The purpose of this project is to distinguish the resellers from the customers who purchased on the US website. Resellers harm the brand reputation, product market price, and inventory management of the company. Therefore, the company wants to identify and block the resellers' shipments.

The project involves a binary classification problem that may require feature engineering if necessary. The data source is a structured dataset in the database, which includes numerical and categorical features.

The training of the model will be carried out using PySpark MLlib and Keras Deep Learning frameworks, followed by an evaluation of various classifiers. This notebook is specifically dedicated to exploring three unique PySpark MLlib models: Logistic Regression, Random Forest, and Gradient Boosted Trees (GBT). The demonstration of Keras Deep Learning models will be covered in subsequent notebooks.

## Dataset column descriptions:

      'sales\_channel\_id': US sales channel id is 1, integer 

      'external\_customer\_id': customer id, integer 

      'email': customer email address, string

      'last\_shipping\_address\_address1': the shipping address 1 used in the last transaction, string

      'last\_shipping\_address\_address2': the shipping address 2 used in the last transaction, string

      'last\_shipping\_address\_city': the shipping city used in the last transaction, string

      'last\_shipping\_address\_zip': the shipping address zip code used in the last transaction, string

      'last\_shipping\_address\_country\_code': the shipping country code used in the last transaction, string

      'total\_orders': the total count of orders purchased by the customer, integer 

      'total\_units': the total count of item units purchased by the customer, integer 

      'total\_gross': the total gross sales spent by the customer, float

      'total\_discounts': the total discounts used by the customer, float

      'total\_returns': the total returns to the customer, float

      'total\_shipping': the total shipping spent by the customer, float

      'total\_taxes': the total taxes purchased by the customer, float

      'r\_score': recency score represents how recently a customer has made a purchase, score 1-5, integer 

      'f\_score': frequency score represents how often a customer makes a purchase, score 1-5, integer 

      'm\_score': monetary value score represents how much money a customer spends on purchases, score 1-5, integer

      'rfm\_score': r\_score + f\_score + m\_score, integer 

      'is\_reseller': 1 (reseller) or 0 (normal customer), this is the target, integer

## Preliminary Analysis:

The main features that are considered for the analysis are:

\- Total orders, units, gross sales, and discounts: These features reflect the reseller behavior of buying large quantities of products during the discount season.
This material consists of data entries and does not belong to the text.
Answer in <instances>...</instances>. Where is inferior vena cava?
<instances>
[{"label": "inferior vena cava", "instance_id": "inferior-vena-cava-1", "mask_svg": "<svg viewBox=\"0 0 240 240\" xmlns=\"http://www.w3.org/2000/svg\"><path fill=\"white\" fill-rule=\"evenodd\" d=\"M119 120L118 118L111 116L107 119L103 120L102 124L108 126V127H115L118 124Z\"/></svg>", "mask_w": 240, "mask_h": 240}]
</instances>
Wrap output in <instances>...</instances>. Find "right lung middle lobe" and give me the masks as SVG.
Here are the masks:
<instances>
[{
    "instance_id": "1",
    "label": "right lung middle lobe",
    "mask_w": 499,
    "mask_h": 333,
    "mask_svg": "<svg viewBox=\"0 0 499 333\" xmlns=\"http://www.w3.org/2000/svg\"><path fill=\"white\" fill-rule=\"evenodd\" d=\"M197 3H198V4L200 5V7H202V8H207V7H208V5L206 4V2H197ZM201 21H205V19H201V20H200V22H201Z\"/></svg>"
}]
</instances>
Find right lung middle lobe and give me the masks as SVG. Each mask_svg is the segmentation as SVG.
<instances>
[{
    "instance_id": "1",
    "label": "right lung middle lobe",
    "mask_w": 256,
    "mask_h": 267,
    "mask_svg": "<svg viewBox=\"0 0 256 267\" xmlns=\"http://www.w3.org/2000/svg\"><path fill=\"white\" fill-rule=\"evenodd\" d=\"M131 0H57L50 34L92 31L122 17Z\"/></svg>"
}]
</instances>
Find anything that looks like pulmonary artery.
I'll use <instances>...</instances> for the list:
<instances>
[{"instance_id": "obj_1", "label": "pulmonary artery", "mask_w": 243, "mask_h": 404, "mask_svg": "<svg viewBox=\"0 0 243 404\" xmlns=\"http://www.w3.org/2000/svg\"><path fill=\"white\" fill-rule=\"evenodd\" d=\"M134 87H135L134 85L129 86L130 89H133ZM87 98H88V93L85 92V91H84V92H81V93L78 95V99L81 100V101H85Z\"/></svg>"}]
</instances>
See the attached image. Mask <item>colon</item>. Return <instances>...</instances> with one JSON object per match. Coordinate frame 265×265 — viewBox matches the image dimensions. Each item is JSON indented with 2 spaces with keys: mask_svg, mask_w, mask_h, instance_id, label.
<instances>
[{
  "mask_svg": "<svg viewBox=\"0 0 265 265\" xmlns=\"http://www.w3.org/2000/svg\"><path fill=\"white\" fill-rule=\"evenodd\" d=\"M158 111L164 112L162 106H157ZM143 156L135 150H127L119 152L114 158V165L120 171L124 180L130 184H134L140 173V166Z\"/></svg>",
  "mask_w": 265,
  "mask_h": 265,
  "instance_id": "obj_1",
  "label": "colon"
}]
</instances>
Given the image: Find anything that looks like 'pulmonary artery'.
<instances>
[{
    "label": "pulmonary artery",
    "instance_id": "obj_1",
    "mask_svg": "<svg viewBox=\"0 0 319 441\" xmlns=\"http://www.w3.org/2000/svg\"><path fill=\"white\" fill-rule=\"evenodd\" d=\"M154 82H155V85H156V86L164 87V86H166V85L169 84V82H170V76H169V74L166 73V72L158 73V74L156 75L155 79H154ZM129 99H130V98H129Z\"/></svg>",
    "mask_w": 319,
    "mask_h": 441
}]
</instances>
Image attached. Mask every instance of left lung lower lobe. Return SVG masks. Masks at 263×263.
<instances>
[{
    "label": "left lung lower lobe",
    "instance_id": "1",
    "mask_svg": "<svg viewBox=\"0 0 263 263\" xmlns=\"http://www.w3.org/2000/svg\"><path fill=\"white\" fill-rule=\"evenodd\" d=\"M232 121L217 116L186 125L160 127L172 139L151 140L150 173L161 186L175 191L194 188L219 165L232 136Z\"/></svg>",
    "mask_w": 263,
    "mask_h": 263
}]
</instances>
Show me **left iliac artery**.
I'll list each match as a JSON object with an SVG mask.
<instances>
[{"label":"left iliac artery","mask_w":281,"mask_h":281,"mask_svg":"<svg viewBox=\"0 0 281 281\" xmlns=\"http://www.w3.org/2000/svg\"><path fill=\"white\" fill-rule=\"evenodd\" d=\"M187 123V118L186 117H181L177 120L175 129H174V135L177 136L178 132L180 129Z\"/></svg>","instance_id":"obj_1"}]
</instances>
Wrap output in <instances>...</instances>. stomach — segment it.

\- Total returns: This feature indicates the reseller tendency of returning unsold products.

\- Total shipping and taxes: These features provide some information about the reseller location.

\- R\_score, F\_score, M\_score, RFM\_score: These features are derived from the recency, frequency, and monetary value of each customer's purchases and may help in training a model. The training process utilizes only R\_score, F\_score, and RFM\_score as the input features. This is based on the rationale that these three features encompass the information of M\_score. Including M\_score as an additional feature would result in a correlation problem.

One challenge in the reseller classification problem is to distinguish between loyal customers and resellers. Loyal customers spend a lot of money in total, but each transaction does not include many units. Resellers purchase multiple units in a single transaction. Therefore, two custom features are created to capture this difference:

\- Average units per order: This feature is obtained by dividing total units by total orders.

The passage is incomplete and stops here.